I'm pretty good at hiding these emotions from my sons. I did cry in the front seat of the car when "Santa Claus is Coming to Town" came on the radio Saturday. Santa Claus is making 20 fewer stops this year. Why are they still playing Christmas carols? Why are people still decorating cookies and trees? At least around here, few people seem as completely devastated as I feel.
Today when I picked Henry up at school, a parent pulled the door from the outside as Henry was pushing it to exit. I was right behind Henry and told the guy "you have to ring the bell". He just stared at me with incredulity then rushed past me to the gym. Like he couldn't be bothered to wait and who was I to tell him how to pick up his kid. A minute later I saw him leave with a 4th grader, so I know he was a dad--but seriously? If that can happen so easily and no one cares just 72 hours later.... I don't know...
I've only watched a total of 30-40 minutes of news coverage over the past few days. I read maybe 100 words online everyday. Just the bare minimum to stay informed. Still I can't shake these terrible feelings.
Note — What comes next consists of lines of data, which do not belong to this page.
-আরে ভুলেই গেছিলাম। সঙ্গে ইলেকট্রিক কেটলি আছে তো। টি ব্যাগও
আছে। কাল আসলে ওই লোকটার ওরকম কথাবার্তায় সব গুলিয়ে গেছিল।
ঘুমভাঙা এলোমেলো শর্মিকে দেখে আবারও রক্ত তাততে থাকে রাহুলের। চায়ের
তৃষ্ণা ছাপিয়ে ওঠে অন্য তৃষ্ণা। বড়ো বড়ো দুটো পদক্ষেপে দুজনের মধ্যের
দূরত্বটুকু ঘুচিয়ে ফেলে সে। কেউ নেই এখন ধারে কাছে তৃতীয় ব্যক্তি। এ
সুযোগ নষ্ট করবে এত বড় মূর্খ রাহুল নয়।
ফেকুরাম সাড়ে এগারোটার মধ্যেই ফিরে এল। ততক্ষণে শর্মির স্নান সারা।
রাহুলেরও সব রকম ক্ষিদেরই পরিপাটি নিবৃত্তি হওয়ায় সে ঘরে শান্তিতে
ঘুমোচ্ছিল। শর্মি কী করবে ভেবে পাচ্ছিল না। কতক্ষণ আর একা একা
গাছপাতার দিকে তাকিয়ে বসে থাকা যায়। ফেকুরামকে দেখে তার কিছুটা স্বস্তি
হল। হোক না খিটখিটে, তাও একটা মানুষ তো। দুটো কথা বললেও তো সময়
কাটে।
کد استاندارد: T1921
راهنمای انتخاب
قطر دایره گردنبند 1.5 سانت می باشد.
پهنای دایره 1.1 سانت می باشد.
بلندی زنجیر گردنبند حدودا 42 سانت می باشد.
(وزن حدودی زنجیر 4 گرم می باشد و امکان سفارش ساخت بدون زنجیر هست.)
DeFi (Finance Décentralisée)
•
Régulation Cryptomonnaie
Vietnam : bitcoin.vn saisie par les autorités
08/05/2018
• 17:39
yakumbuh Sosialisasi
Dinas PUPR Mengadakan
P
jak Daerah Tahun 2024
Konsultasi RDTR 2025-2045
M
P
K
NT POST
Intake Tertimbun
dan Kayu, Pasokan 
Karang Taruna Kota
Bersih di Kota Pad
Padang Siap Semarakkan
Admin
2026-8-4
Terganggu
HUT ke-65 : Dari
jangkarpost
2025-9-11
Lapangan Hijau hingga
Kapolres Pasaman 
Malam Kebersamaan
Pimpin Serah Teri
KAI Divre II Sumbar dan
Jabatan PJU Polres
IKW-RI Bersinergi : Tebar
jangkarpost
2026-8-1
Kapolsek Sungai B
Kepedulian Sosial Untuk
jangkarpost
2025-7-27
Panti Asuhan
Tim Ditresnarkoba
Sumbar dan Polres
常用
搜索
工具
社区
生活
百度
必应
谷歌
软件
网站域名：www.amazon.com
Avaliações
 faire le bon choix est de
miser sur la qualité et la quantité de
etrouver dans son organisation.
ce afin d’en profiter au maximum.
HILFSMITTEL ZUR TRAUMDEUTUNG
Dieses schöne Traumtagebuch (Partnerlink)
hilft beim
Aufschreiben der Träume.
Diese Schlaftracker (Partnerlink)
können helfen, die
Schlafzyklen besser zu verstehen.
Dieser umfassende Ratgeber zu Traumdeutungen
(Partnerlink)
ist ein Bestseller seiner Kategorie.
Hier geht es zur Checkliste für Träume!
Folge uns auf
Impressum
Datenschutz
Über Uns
At work and on radio, everyone is talking about the politics of gun control and financial impact of higher security for schools like it's just another issue that the right legislation or lawmaker can solve. As if the reports out of Connecticut are about high fuel prices or low standardized test scores. I don't get why it seems that I am the only one who wants to crawl in a hole and mourn the senseless loss of these children and their teachers.
Everyone grieves in their own way, I don't mean to be judgmental. I just look around and wonder as I watch people here going on with their lives as though Friday never happened. But it did happen. Things will never be the same. Isn't anyone else going to acknowledge that?